Start of Task material

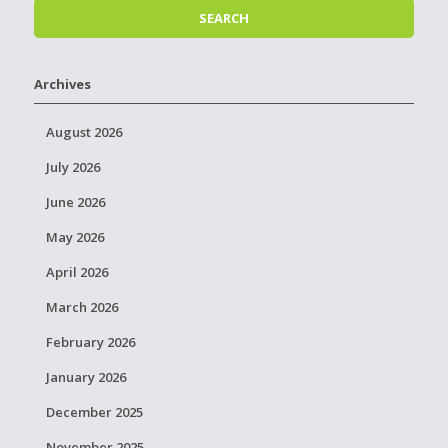
Archives
August 2026
July 2026
June 2026
May 2026
April 2026
March 2026
February 2026
January 2026
December 2025
November 2025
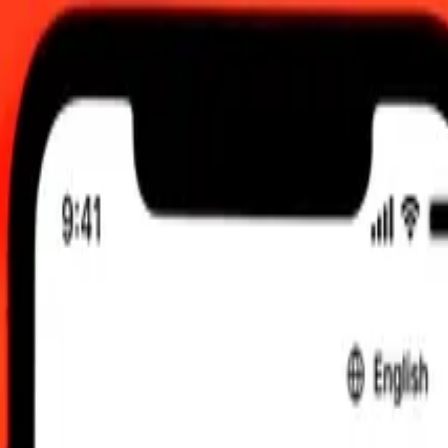
0 UTC
 send rates.
Romanian Leu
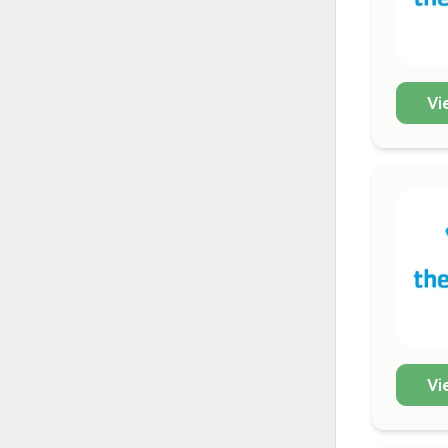
Vi
Vi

End of Task material

Work instructions. Every entry above needs to be copied exactly, apart from its pictures.

Answer to the problem.
Archives
August 2026
July 2026
June 2026
May 2026
April 2026
March 2026
February 2026
January 2026
December 2025
November 2025
0 UTC
 send rates.
Romanian Leu
Vi
Vi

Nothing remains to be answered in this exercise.